4番の座つかんだHRアーティスト・石川博一

[硬式野球部]06年・東都大学秋季リーグ、注目選手(2006年09月11日 00時00分)

推定飛距離 130 ㍍。打球は高々と美しい放物線を描き、レフトスタンドへ吸い込まれていった。 06 年秋季リーグ、開幕2戦目の青学大2回戦。1点を追う9回二死、2ストライクと追い込まれながら特大同点弾を放った。その後サヨナラ負けを喫したが、完封勝利目前の王者に一泡吹かせたのは、駒大屈指の怪力スラッガー・石川博一だ。

ボールに向かっていく
 奇しくも大学初安打が初本塁打となった。「ヒットが出んでも我慢して使ってくれた監督に感謝したい」。前日の開幕戦の敗戦後すぐにグラウンドに帰り、打撃練習を敢行。

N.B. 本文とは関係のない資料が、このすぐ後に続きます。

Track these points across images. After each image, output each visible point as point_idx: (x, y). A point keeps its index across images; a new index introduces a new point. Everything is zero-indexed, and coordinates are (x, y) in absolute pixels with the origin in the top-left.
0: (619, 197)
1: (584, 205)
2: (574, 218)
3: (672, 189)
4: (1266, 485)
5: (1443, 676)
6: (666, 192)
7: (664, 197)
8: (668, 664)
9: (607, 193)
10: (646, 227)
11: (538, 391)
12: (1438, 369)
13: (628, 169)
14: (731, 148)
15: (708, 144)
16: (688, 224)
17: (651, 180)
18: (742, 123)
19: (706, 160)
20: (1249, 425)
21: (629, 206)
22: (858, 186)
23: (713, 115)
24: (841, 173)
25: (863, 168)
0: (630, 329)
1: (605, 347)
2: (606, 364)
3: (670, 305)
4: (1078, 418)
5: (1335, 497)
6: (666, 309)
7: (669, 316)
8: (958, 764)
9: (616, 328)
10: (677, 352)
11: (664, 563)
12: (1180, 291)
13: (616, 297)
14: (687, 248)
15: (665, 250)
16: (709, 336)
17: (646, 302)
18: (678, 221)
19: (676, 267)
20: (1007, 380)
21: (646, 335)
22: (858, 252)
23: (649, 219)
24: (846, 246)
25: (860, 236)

世界大学選手権で首位打者に輝いた野本圭主将に「ボールにむかっていけ、どっしり構えていろ」とアドバイスを受けた。その言葉を胸に無心でストレートを叩いた。7打席無安打(4三振)と結果が出ていないなかでの一発に自信がついたという。野本主将には“きんにく”の愛称で可愛がられ、「日本代表から帰って来て、オーラが違う。プロみたいな打球打つんだ。そのあとを打つのはプレッシャーやわ」と印象を語った。
裏方乗り越えレギュラーへ
 高校3年次の夏には甲子園に出場。優勝した常総学院に破れはしたが、4番・中堅としてフル出場し長崎日大、八頭を撃破して3回戦まで勝ち進んだ。 12 打数2安打と振るわなかったものの、「高校球児の憧れやけん、甲子園でプレーできてよかった」と振り返る。しかし、駒大に進学し大学野球の厳しさを知った。1年生から試合に出られる選手はそうはいない。なかでも一番つらかったのは2年春までやった“バットひき”や“ボールボーイ”などの裏方の仕事だという。「選手が試合をしているそばで自分は何をしているんだ。情けない」。この経験がレギュラー獲得への意欲が強まったきっかけとなった。

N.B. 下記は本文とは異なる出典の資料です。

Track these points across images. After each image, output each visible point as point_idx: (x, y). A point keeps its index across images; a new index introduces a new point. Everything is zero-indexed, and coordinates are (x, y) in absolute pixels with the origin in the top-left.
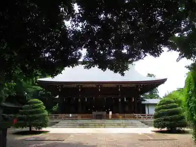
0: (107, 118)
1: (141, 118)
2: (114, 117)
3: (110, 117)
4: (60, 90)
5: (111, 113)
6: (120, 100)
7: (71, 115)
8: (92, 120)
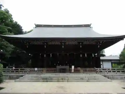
0: (70, 71)
1: (102, 72)
2: (76, 71)
3: (73, 71)
4: (27, 47)
5: (73, 67)
6: (81, 56)
7: (36, 69)
8: (56, 74)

 転機は3年春だった。太田監督から小椋監督に代わり、代打などで出場機会を得た。そして今夏のオープン戦初戦の創価大戦。6番・DHで先発出場し、本塁打を放ち期待に応えた。その後は5番、4番と打順を上げていき3HR。「もう3年だし、監督がくれたチャンスをものにしたかった」。途中、クロスプレーで右ひざの靭帯を痛め手術する可能性もあった。だが、思ったより症状が軽かったこともあり2週間足らずで戦列に復帰し、開幕4番の座を不動のものとした。

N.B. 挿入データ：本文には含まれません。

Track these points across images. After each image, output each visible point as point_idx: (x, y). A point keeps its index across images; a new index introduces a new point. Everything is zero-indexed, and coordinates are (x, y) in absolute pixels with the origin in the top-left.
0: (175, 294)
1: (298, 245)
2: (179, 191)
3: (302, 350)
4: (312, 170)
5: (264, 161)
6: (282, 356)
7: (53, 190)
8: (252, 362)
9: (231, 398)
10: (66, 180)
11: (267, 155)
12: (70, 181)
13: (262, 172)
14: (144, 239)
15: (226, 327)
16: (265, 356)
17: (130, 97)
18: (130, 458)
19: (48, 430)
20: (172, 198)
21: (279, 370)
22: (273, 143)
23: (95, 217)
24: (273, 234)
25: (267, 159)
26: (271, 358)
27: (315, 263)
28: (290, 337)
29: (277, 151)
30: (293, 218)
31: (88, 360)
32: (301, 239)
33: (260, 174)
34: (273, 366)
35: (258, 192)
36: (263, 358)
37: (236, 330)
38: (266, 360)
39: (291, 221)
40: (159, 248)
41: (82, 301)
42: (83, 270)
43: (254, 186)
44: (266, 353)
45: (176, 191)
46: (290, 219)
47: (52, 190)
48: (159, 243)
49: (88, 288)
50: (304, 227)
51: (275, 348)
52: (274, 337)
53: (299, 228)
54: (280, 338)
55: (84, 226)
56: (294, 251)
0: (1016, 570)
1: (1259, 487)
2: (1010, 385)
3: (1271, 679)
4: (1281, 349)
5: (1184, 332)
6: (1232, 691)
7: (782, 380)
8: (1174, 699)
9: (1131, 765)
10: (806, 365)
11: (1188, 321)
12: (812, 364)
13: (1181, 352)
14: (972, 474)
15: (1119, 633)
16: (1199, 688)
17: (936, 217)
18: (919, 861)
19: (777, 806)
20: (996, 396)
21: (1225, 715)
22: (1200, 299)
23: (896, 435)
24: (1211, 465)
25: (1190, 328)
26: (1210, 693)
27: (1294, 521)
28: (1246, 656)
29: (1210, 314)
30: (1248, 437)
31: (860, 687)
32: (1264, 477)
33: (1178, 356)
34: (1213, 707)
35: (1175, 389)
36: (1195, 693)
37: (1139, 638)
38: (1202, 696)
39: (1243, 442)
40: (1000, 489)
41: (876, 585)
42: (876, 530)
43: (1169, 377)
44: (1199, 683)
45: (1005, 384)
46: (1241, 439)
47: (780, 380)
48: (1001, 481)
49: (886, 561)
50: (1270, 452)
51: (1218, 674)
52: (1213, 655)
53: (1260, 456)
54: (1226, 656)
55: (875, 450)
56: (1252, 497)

  理想とするのは清原(オリックス)や小久保(巨人)のような放物線を描くような打球だ。同じ3年生の榊原浩司内野手との毎晩2時間の特打ちも、始めて1ヶ月になる。バットを振りこんだ手には、大きくてかたいまめができている。「とにかく試合に出ることが大事。結果を残せる4番になりたい」。新井良太( 05 年度卒・中日)の後を継ぐ右の4番打者として、HRアーティスト・石川博一が5年ぶりの優勝への救世主となる。
石川博一(いしかわ・ひろかず)
1985 年5月4日、静岡県生まれ。
静岡高-駒大。外野手。右投げ右打ち。 180 センチ、 85 キロ。